Goal of the exercise — As you restate the entries, keep every word intact and leave out whatever images they hold.

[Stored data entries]
★ ★ ★ ★ ★ ★ ★

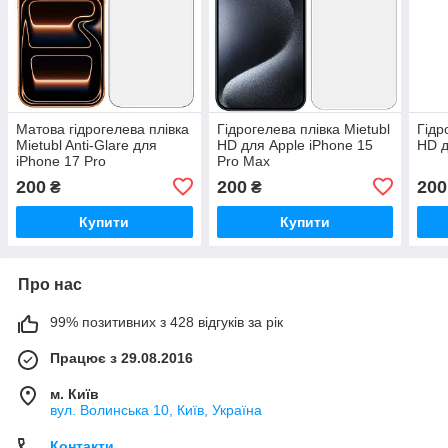
Матова гідрогелева плівка
Гідрогелева плівка Mietubl
Гідр
Mietubl Anti-Glare для
HD для Apple iPhone 15
HD д
iPhone 17 Pro
Pro Max
200
200
200
₴
₴
Купити
Купити
Про нас
99% позитивних з 428 відгуків за рік
Працює з 29.08.2016
м. Київ
вул. Волинська 10, Київ, Україна
Контакти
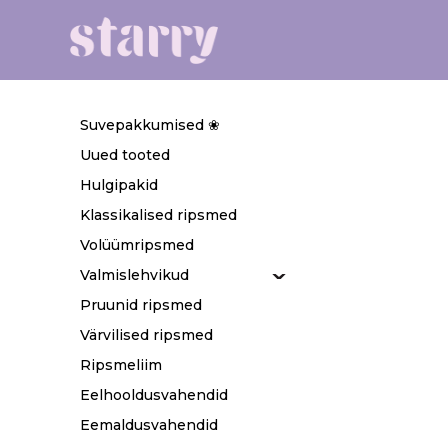
Suvepakkumised ❀
Uued tooted
Hulgipakid
Klassikalised ripsmed
Volüümripsmed
Valmislehvikud
Pruunid ripsmed
Värvilised ripsmed
Ripsmeliim
Eelhooldusvahendid
Eemaldusvahendid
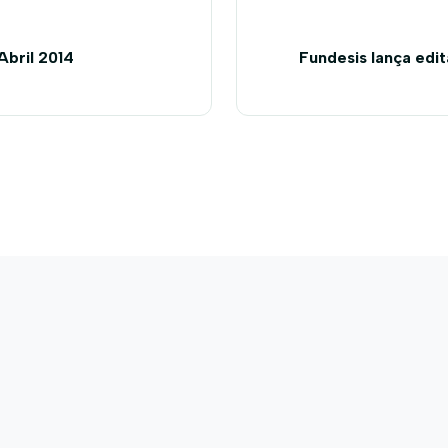
Abril 2014
Fundesis lança edit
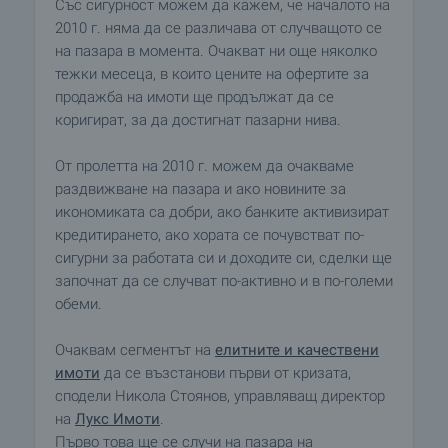
Със сигурност можем да кажем, че началото на
2010 г. няма да се различава от случващото се
на пазара в момента. Очакват ни още няколко
тежки месеца, в които цените на офертите за
продажба на имоти ще продължат да се
коригират, за да достигнат пазарни нива.
От пролетта на 2010 г. можем да очакваме
раздвижване на пазара и ако новините за
икономиката са добри, ако банките активизират
кредитирането, ако хората се почувстват по-
сигурни за работата си и доходите си, сделки ще
започнат да се случват по-активно и в по-големи
обеми.
Очаквам сегментът на
елитните и качествени
имоти
да се възстанови първи от кризата,
сподели Никола Стоянов, управляващ директор
на
Лукс Имоти
.
Първо това ще се случи на пазара на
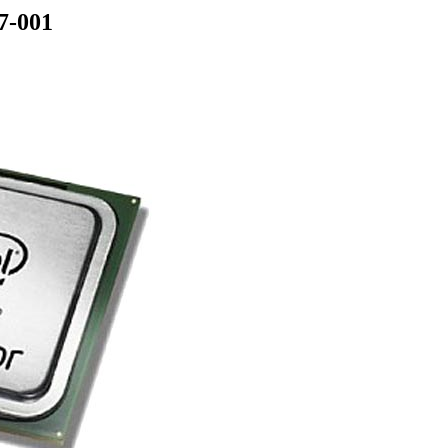
7-001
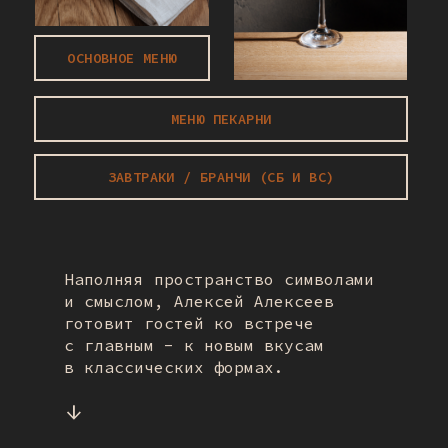
ОСНОВНОЕ МЕНЮ
МЕНЮ ПЕКАРНИ
ЗАВТРАКИ / БРАНЧИ (CБ И ВС)
Наполняя пространство символами
и смыслом, Алексей Алексеев
готовит гостей ко встрече
с главным - к новым вкусам
в классических формах.
↓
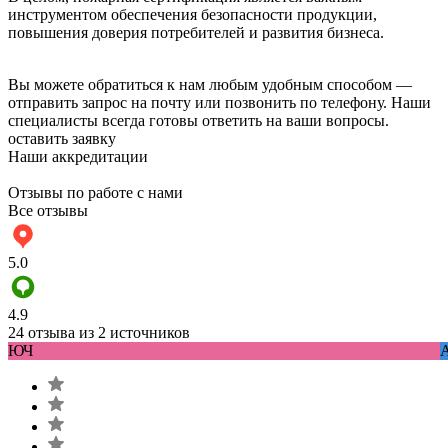
инструментом обеспечения безопасности продукции,
повышения доверия потребителей и развития бизнеса.
Вы можете обратиться к нам любым удобным способом —
отправить запрос на почту или позвонить по телефону. Наши
специалисты всегда готовы ответить на ваши вопросы.
оставить заявку
Наши аккредитации
Отзывы по работе с нами
Все отзывы
5.0
4.9
24 отзыва из 2 источников
ЮЧ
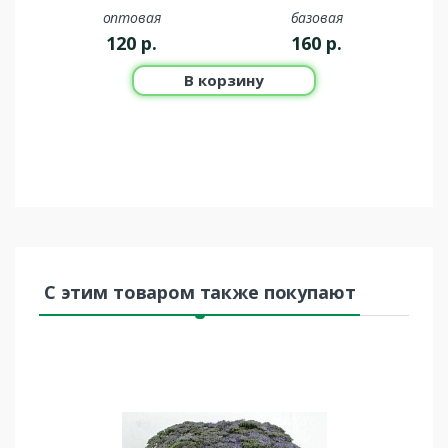
оптовая
базовая
120
р.
160
р.
В корзину
С этим товаром также покупают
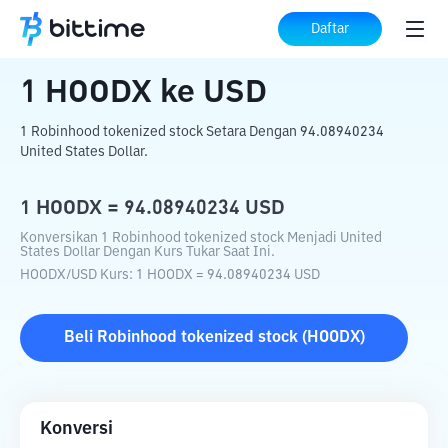
Beranda
Konverter Kripto
HOODX
ke
Daftar
USD
1
HOODX
ke
USD
1 Robinhood tokenized stock Setara Dengan 94.08940234
United States Dollar.
1
HOODX
=
94.08940234
USD
Konversikan 1 Robinhood tokenized stock Menjadi United
States Dollar Dengan Kurs Tukar Saat Ini.
HOODX
/
USD
Kurs
: 1
HOODX
=
94.08940234
USD
Beli
Robinhood tokenized stock
(
HOODX
)
Konversi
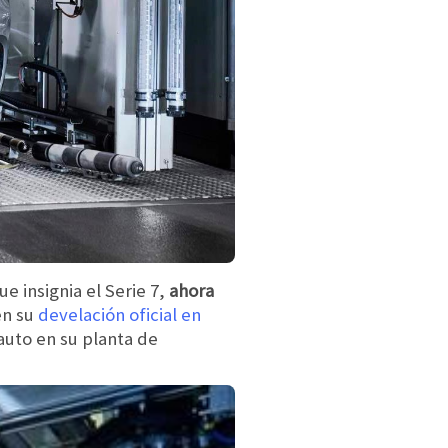
 insignia el Serie 7,
ahora
n su
develación oficial en
auto en su planta de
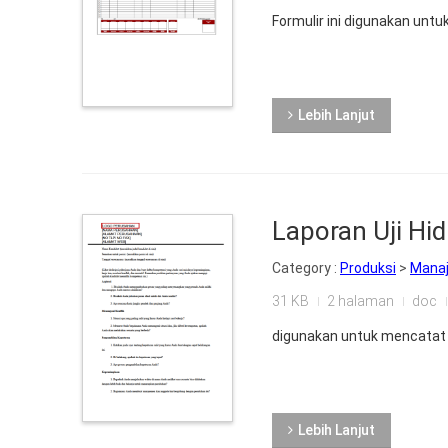
Formulir ini digunakan unt
Lebih Lanjut
Laporan Uji Hid
Category :
Produksi
>
Mana
31 KB
2 halaman
doc
digunakan untuk mencatat t
Lebih Lanjut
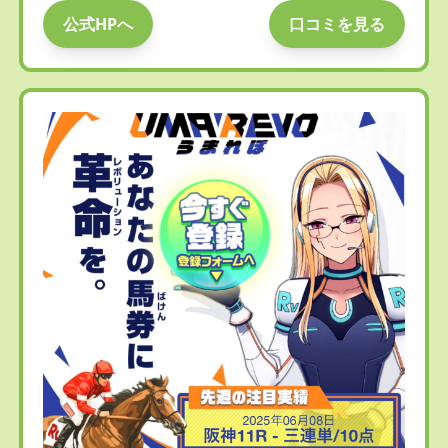
公式HPへ
口コミを見る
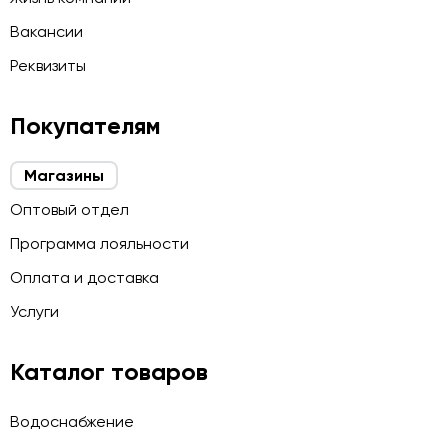
Вакансии
Реквизиты
Покупателям
Магазины
Оптовый отдел
Программа лояльности
Оплата и доставка
Услуги
Каталог товаров
Водоснабжение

★ ★ ★ ★ ★ ★ ★

Answer box —
Матова гідрогелева плівка
Гідрогелева плівка Mietubl
Гідр
Mietubl Anti-Glare для
HD для Apple iPhone 15
HD д
iPhone 17 Pro
Pro Max
200
200
200
₴
₴
Купити
Купити
Про нас
99% позитивних з 428 відгуків за рік
Працює з 29.08.2016
м. Київ
вул. Волинська 10, Київ, Україна
Контакти
Suvepakkumised ❀
Uued tooted
Hulgipakid
Klassikalised ripsmed
Volüümripsmed
Valmislehvikud
Pruunid ripsmed
Värvilised ripsmed
Ripsmeliim
Eelhooldusvahendid
Eemaldusvahendid
Abril 2014
Fundesis lança edit
Със сигурност можем да кажем, че началото на
2010 г. няма да се различава от случващото се
на пазара в момента. Очакват ни още няколко
тежки месеца, в които цените на офертите за
продажба на имоти ще продължат да се
коригират, за да достигнат пазарни нива.
От пролетта на 2010 г. можем да очакваме
раздвижване на пазара и ако новините за
икономиката са добри, ако банките активизират
кредитирането, ако хората се почувстват по-
сигурни за работата си и доходите си, сделки ще
започнат да се случват по-активно и в по-големи
обеми.
Очаквам сегментът на
елитните и качествени
имоти
да се възстанови първи от кризата,
сподели Никола Стоянов, управляващ директор
на
Лукс Имоти
.
Първо това ще се случи на пазара на
7-001
ОСНОВНОЕ МЕНЮ
МЕНЮ ПЕКАРНИ
ЗАВТРАКИ / БРАНЧИ (CБ И ВС)
Наполняя пространство символами
и смыслом, Алексей Алексеев
готовит гостей ко встрече
с главным - к новым вкусам
в классических формах.
↓
инструментом обеспечения безопасности продукции,
повышения доверия потребителей и развития бизнеса.
Вы можете обратиться к нам любым удобным способом —
отправить запрос на почту или позвонить по телефону. Наши
специалисты всегда готовы ответить на ваши вопросы.
оставить заявку
Наши аккредитации
Отзывы по работе с нами
Все отзывы
5.0
4.9
24 отзыва из 2 источников
ЮЧ
оптовая
базовая
120
р.
160
р.
В корзину
С этим товаром также покупают
Beranda
Konverter Kripto
HOODX
ke
Daftar
USD
1
HOODX
ke
USD
1 Robinhood tokenized stock Setara Dengan 94.08940234
United States Dollar.
1
HOODX
=
94.08940234
USD
Konversikan 1 Robinhood tokenized stock Menjadi United
States Dollar Dengan Kurs Tukar Saat Ini.
HOODX
/
USD
Kurs
: 1
HOODX
=
94.08940234
USD
Beli
Robinhood tokenized stock
(
HOODX
)
Konversi
 insignia el Serie 7,
ahora
n su
develación oficial en
auto en su planta de
Formulir ini digunakan unt
Lebih Lanjut
Laporan Uji Hid
Category :
Produksi
>
Mana
31 KB
2 halaman
doc
digunakan untuk mencatat t
Lebih Lanjut
公式HPへ
口コミを見る
Вакансии
Реквизиты
Покупателям
Магазины
Оптовый отдел
Программа лояльности
Оплата и доставка
Услуги
Каталог товаров
Водоснабжение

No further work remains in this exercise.